RECORDS SUPPLIED:
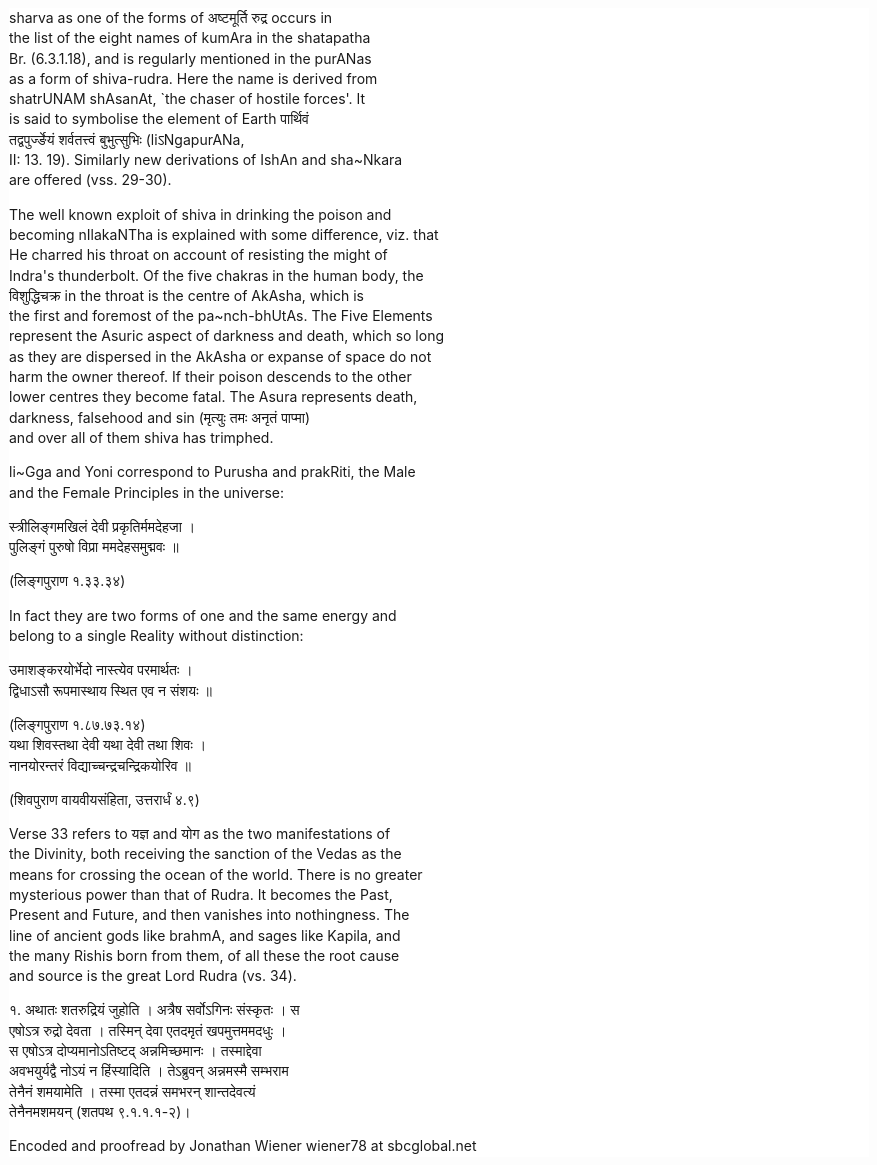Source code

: sharva as one of the forms of अष्टमूर्ति रुद्र  occurs in  
the list of the eight names of kumAra in the shatapatha  
Br. (6.3.1.18), and is regularly mentioned in the purANas  
as a form of shiva-rudra. Here the name is derived from  
shatrUNAM shAsanAt, `the chaser of hostile forces'. It  
is said to symbolise the element of Earth पार्थिवं  
तद्वपुर्ज्ङेयं शर्वतत्त्वं बुभुत्सुभिः  (liऽNgapurANa,  
II: 13. 19). Similarly new derivations of IshAn and sha~Nkara  
are offered (vss. 29-30).  
  
The well known exploit of shiva in drinking the poison and  
becoming nIlakaNTha is explained with some difference, viz. that  
He charred his throat on account of resisting the might of  
Indra's thunderbolt. Of the five chakras in the human body, the  
विशुद्धिचक्र  in the throat is the centre of AkAsha, which is  
the first and foremost of the pa~nch-bhUtAs. The Five Elements  
represent the Asuric aspect of darkness and death, which so long  
as they are dispersed in the AkAsha or expanse of space do not  
harm the owner thereof. If their poison descends to the other  
lower centres they become fatal. The Asura represents death,  
darkness, falsehood and sin (मृत्युः तमः अनृतं पाप्मा)  
and over all of them shiva has trimphed.  
  
li~Gga and Yoni correspond to Purusha and prakRiti, the Male  
and the Female Principles in the universe:    
  
स्त्रीलिङ्गमखिलं देवी प्रकृतिर्ममदेहजा ।  
पुलिङ्गं पुरुषो विप्रा ममदेहसमुद्मवः ॥  
  
(लिङ्गपुराण १.३३.३४)  
  
In fact they are two forms of one and the same energy and  
belong to a single Reality without distinction:    
  
उमाशङ्करयोर्भेदो नास्त्येव परमार्थतः ।  
द्विधाऽसौ रूपमास्थाय स्थित एव न संशयः ॥  
  
(लिङ्गपुराण १.८७.७३.१४)  
यथा शिवस्तथा देवी यथा देवी तथा शिवः ।  
नानयोरन्तरं विद्याच्चन्द्रचन्द्रिकयोरिव ॥  
  
(शिवपुराण वायवीयसंहिता, उत्तरार्धं ४.९)  
  
Verse 33 refers to यज्ञ  and योग  as the two manifestations of  
the Divinity, both receiving the sanction of the Vedas as the  
means for crossing the ocean of the world. There is no greater  
mysterious power than that of Rudra. It becomes the Past,  
Present and Future, and then vanishes into nothingness. The  
line of ancient gods like brahmA, and sages like Kapila, and  
the many Rishis born from them, of all these the root cause  
and source is the great Lord Rudra  (vs. 34).  
  
  
१. अथातः शतरुद्रियं जुहोति । अत्रैष सर्वोऽगिनः संस्कृतः । स  
एषोऽत्र रुद्रो देवता । तस्मिन् देवा एतदमृतं खपमुत्तममदधुः ।  
स एषोऽत्र दोप्यमानोऽतिष्टद् अन्नमिच्छमानः । तस्माद्देवा  
अवभयुर्यद्वै नोऽयं न हिंस्यादिति । तेऽब्रुवन् अन्नमस्मै सम्भराम  
तेनैनं शमयामेति । तस्मा एतदन्नं समभरन् शान्तदेवत्यं  
तेनैनमशमयन् (शतपथ ९.१.१.१-२)।  
  
  
Encoded and proofread by Jonathan Wiener wiener78 at sbcglobal.net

WHAT TO PRODUCE:
Exact repetition is the task: every line from the start of the data to the line with "as they are", inclusive, and none after it, pictures omitted.

TASK RESPONSE:
Source code

: sharva as one of the forms of अष्टमूर्ति रुद्र  occurs in  
the list of the eight names of kumAra in the shatapatha  
Br. (6.3.1.18), and is regularly mentioned in the purANas  
as a form of shiva-rudra. Here the name is derived from  
shatrUNAM shAsanAt, `the chaser of hostile forces'. It  
is said to symbolise the element of Earth पार्थिवं  
तद्वपुर्ज्ङेयं शर्वतत्त्वं बुभुत्सुभिः  (liऽNgapurANa,  
II: 13. 19). Similarly new derivations of IshAn and sha~Nkara  
are offered (vss. 29-30).  
  
The well known exploit of shiva in drinking the poison and  
becoming nIlakaNTha is explained with some difference, viz. that  
He charred his throat on account of resisting the might of  
Indra's thunderbolt. Of the five chakras in the human body, the  
विशुद्धिचक्र  in the throat is the centre of AkAsha, which is  
the first and foremost of the pa~nch-bhUtAs. The Five Elements  
represent the Asuric aspect of darkness and death, which so long  
as they are dispersed in the AkAsha or expanse of space do not  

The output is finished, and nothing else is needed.